In equities news, UBS AG (UBS - 11.25) reported that Oswald Gruebel resigned as CEO on Saturday, in the wake of the $2.3-billion rogue trading scandal that has plagued the Swiss bank. The new CEO is Sergio Ermotti, who joined UBS after losing out on the top position at the Italian bank UniCredit. At last check, the shares of UBS are poised to open about 3.6% higher.
Netflix (NFLX - 129.36) reported that it struck a content deal on Sunday with DreamWorks Animation SKG ( DWA ). NFLX will pay $30 million for each title from DreamWorks, and will be allowed to stream the production company's films and television specials beginning in 2013. This new partnership will also sever NFLX's ties with cable network HBO. In pre-market action, NFLX is headed 4.7% higher.
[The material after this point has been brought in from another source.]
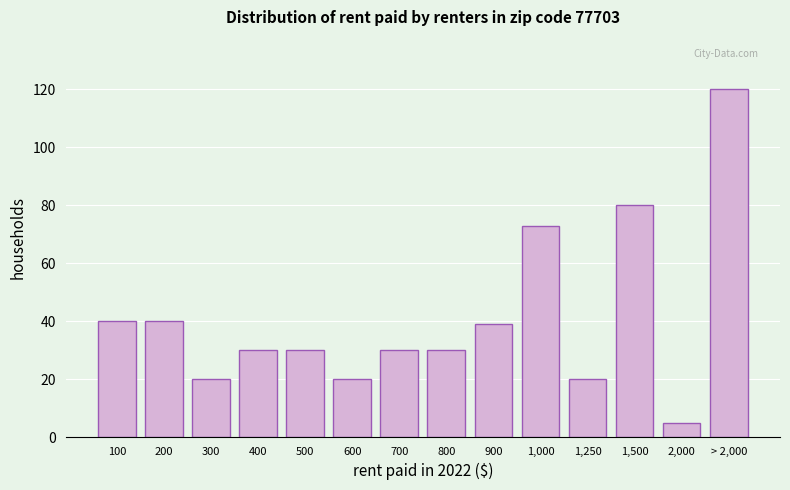

Reading left to right, transcribe all the data shown in this chart.

100=40	200=40	300=20	400=30	500=30	600=20	700=30	800=30	900=39	1,000=73	1,250=20	1,500=80	2,000=5	> 2,000=120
The economic calendar kicks off today with the release of new home sales data for August. On Tuesday, the Street will be graced with the S&P/Case-Shiller home price index for July, the Conference Board's gauge of consumer confidence for September, and the Richmond Fed manufacturing index. Last month's durable goods data will be released on Wednesday, along with the regularly scheduled crude inventories report. On Thursday, the economic agenda heats up with the final second-quarter gross domestic product ( GDP ) figures, pending home sales data for July, and the usual weekly jobless claims on tap. Finally, we'll wrap up the week with reports on personal income and spending for August, the latest Reuters/UMich sentiment index, and the Chicago purchasing managers index ( PMI ).
Equity option activity on the Chicago Board Options Exchange (CBOE) saw 988,705 call contracts traded on Friday, compared to 643,688 put contracts. The resultant single-session put/call ratio arrived at 0.65, while the 21-day moving average was 0.71.
Conversely, European markets are pointed higher at midday. Stocks erased early losses on speculation that officials may expand the scope of the European Financial Stability Fund (EFSF), which gave banking stocks a boost. Meanwhile, European Central Bank (ECB) official Ewald Nowotny hinted that a potential rate cut is not out of the question, further fueling the relief rally. At last look, the German DAX has jumped 3.3%, the French CAC 40 is up 2.8%, and London's FTSE 100 is 1.1% higher.
Currencies and Commodities
Surrendering earlier gains, the greenback is down fractionally this morning, with the U.S. dollar index 0.3% lower at last check. Crude futures, on the other hand, have reversed a portion of last week's heavy losses, with the front-month contract up 13 cents, or 0.2%, to trade near $79.98 per barrel. Gold futures are extending their pullback, after suffering their worst single-session drop in over five years on Friday. At last look, the malleable metal was down $10.90, or 0.7%, at $1,628.90 an ounce.